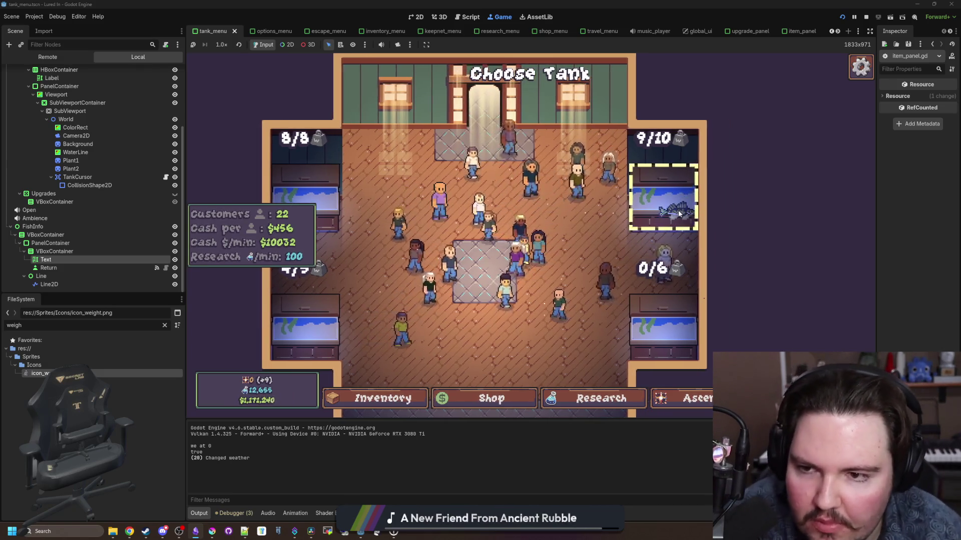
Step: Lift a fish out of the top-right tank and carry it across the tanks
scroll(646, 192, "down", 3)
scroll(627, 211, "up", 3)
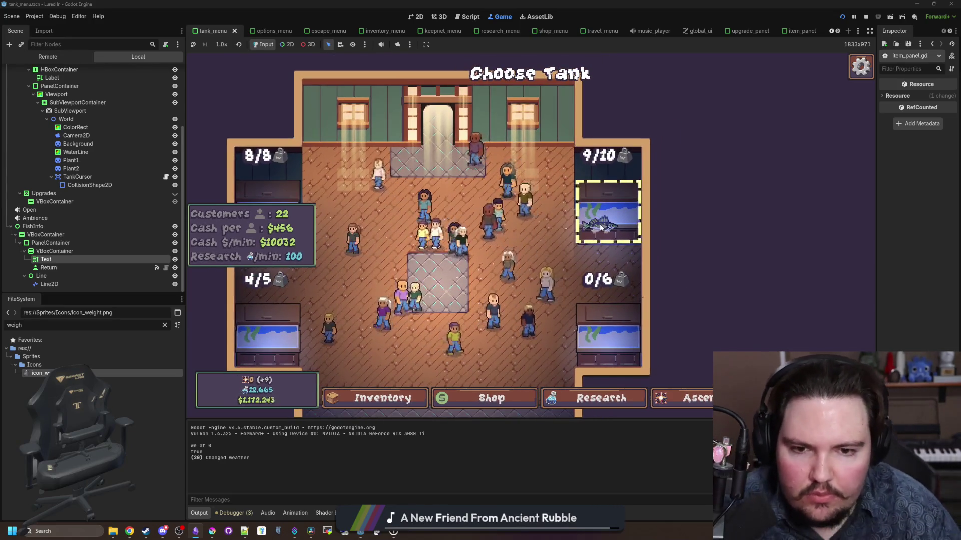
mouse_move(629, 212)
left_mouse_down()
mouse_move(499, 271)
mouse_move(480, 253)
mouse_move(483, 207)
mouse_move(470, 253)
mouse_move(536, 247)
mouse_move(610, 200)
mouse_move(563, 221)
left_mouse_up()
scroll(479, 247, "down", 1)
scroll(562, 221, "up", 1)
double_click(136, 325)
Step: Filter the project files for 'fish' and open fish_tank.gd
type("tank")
□ □ □ □ □
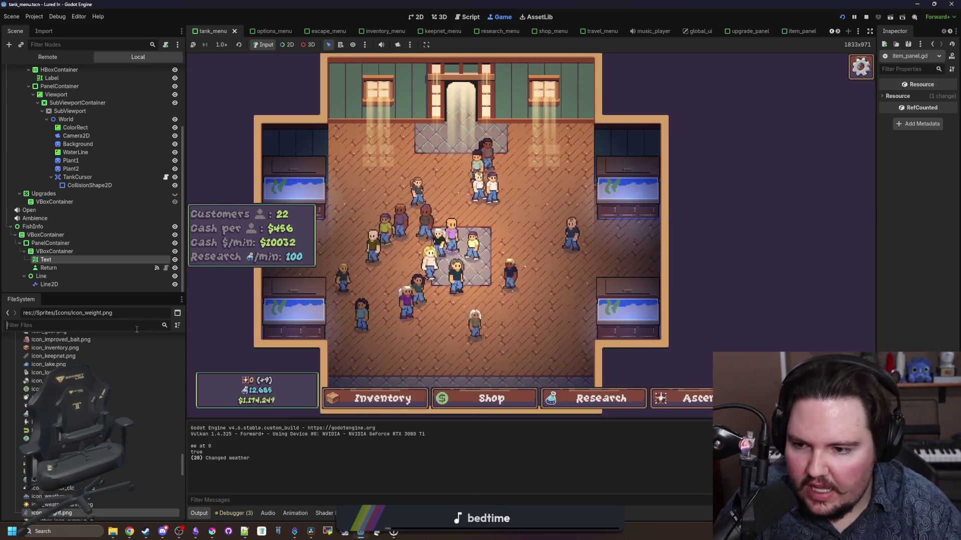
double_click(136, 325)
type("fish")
□ □ □ □ □
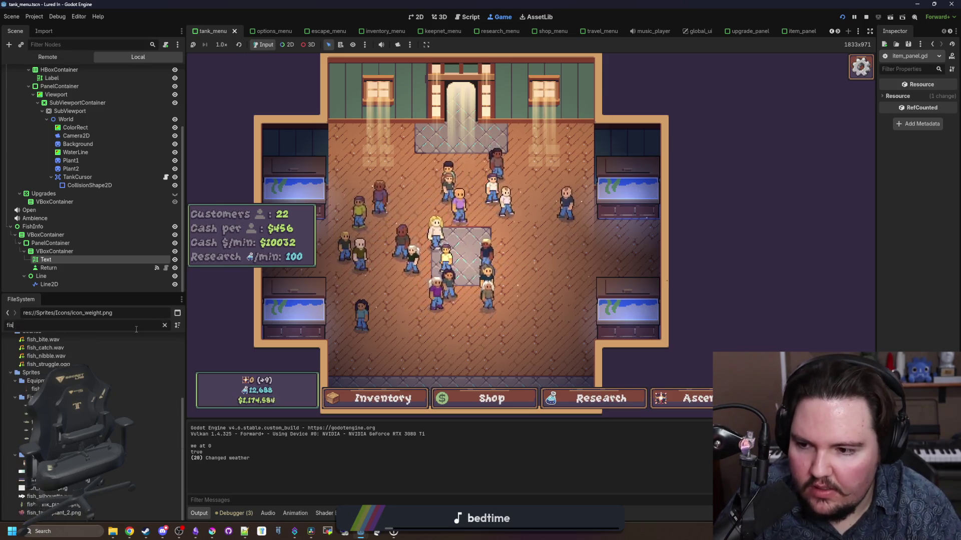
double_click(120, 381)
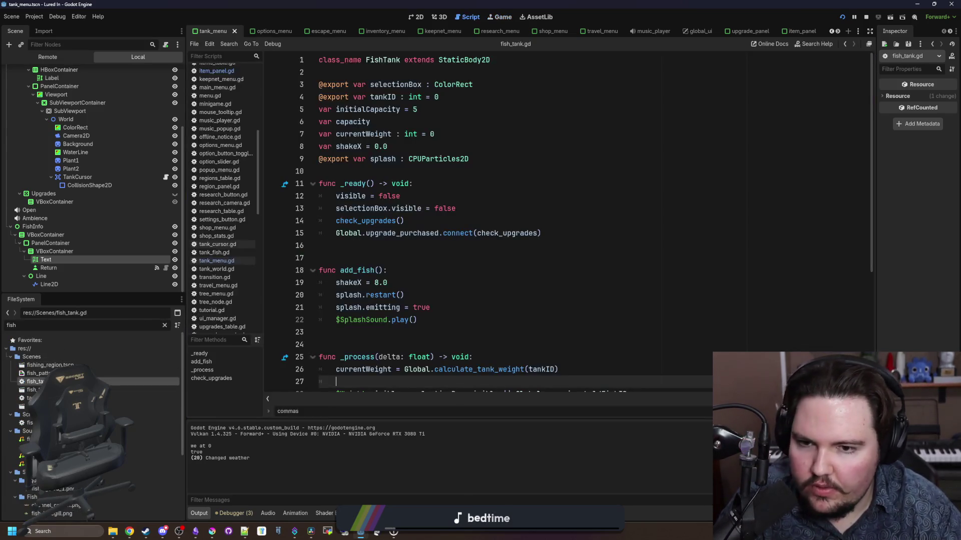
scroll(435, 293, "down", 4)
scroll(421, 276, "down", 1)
□ □ □ □ □
• **Problem statement**: Every line containing the string "fish" in the entries should be counted; give the resulting number and nothing else.

• **Written response**: 3